Over the last several years the company has filed lawsuits against a number of companies including Yahoo (NASDAQ:YHOO) and AOL (NYSE:AOL). Augme has assembled a top tier legal team to protect and monetize their intellectual property. Future damages from patent infringement claims and/or licensing fees could be substantial. AUGT closed on Friday at $ 1.59 up $.13 or 8.9%.
Mitek Systems (NASDAQ:MITK) is a software application developer of mobile transaction technology that allows users to remotely deposit checks or pay their bills by snapping a picture of them with their mobile phone cameras. The company has first mover advantage by signing contracts with over 40 financial institutions, including six of the top 10 U.S. retail banks, as well as Charles Schwab, Fidelity Investments and PayPal.
Mitek technology increases convenience by eliminating the need to have to go to the bank’s automated teller machine, and cuts bank processing cost by as much as 90%. Mitek is a pure play on the boom in smart phones and tablets.
With multiple patents in place, they are well positioned to be a dominant player in mobile and financial transactions currently in embryonic stages but that are heading towards mainstream usage with increasing adaptation of smart mobile computing devices worldwide. MITK closed on Friday at $8.83 - up $.75 or 9.28%.
Samson Oil & Gas Limited (NYSEMKT:SSN) is engaged in the exploration and development of oil and natural gas properties in the United States. Samson owns a working interest in each of its three material producing properties, through which we have entered into operating agreements with third parties under which the oil and gas are produced and sold. The Company’s growth strategy is focused on oil production in the Niobrara and Bakken formations in the USA.
Since 1972, the S&P 500 Oil sector posted the strongest results during the presidential election year, gaining an average of 15.6%. Oil remains volatile and could spike as a result of geopolitical factors, such as tensions with Iran or Nigeria, supply disruptions, etc.
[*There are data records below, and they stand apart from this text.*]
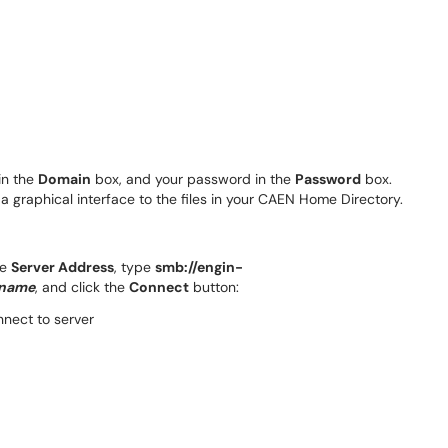
n the
Domain
box, and your password in the
Password
box.
a graphical interface to the files in your CAEN Home Directory.
he
Server Address
, type
smb://engin-
qname
, and click the
Connect
button:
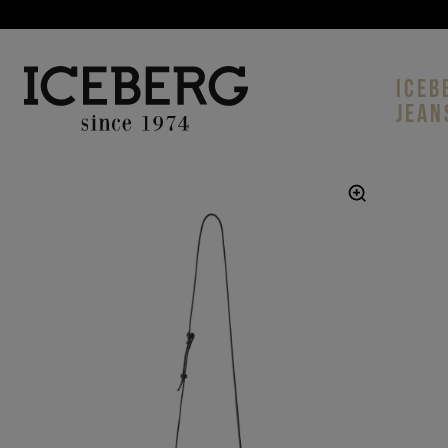
ICEB
JEAN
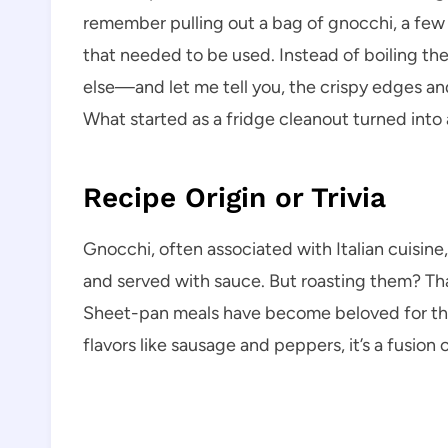
remember pulling out a bag of gnocchi, a few
that needed to be used. Instead of boiling the
else—and let me tell you, the crispy edges a
What started as a fridge cleanout turned into
Recipe Origin or Trivia
Gnocchi, often associated with Italian cuisine,
and served with sauce. But roasting them? That
Sheet-pan meals have become beloved for thei
flavors like sausage and peppers, it’s a fusi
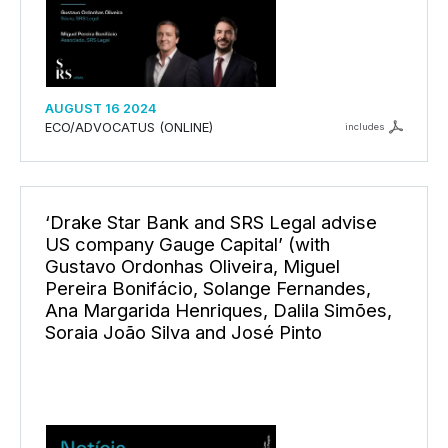
AUGUST 16 2024
ECO/ADVOCATUS (ONLINE)
includes
‘Drake Star Bank and SRS Legal advise
US company Gauge Capital’ (with
Gustavo Ordonhas Oliveira, Miguel
Pereira Bonifácio, Solange Fernandes,
Ana Margarida Henriques, Dalila Simões,
Soraia João Silva and José Pinto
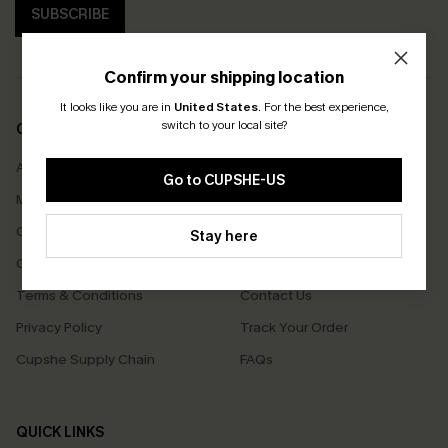
SUBSCRIBE
Confirm your shipping location
It looks like you are in
United States
.
For the best experience,
switch to your local site?
COMPANY INFO
SERVICE CENTER
About Us
Size Measurement
Go to CUPSHE-US
Meet Cupshe
Delivery
Cupshe Cares
Returns
Stay here
Customer Reviews
Start A Return
Terms & Conditions
Contact Us
Privacy Policy
Track Your Order
Cupshe Supply Chain
FAQs
QUICK LINKS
SSN closed on Friday at $2.25 - up $.042 or 1.9%.
TechPrecision Corp (OTCQB:TPCS) is an industry leading manufacturer of precision, large-scale fabricated and machined metal components and systems with customers in the alternative energy, clean tech, medical, nuclear, defense, aerospace and other commercial industries. The company has been ramping up its growth trajectory recently as a result of the appointment of its new CEO, James Molinaro, who has brought to the company a new aggressive business development approach. In the 18 months following his appointment, the company has increased its roster of Tier-1 customers ($500+ million in sales) from one to five.
In addition, the company has expanded production capacity to exploit the worldwide demand for large-scale precision components. The company recently updated their revenue guidance of between $56-79 million in revenue for fiscal year 2013 (starts April 1, 2012) and earnings of $.27 versus an estimate of $43 million for fiscal year 2012 and $.16 in earnings. Singular Research and Wunderlich Securities both maintain buys on TPCS, with 12-month price targets of $4 per share. TPCS closed on Friday at $1.05 - up $.03 or 2.94%.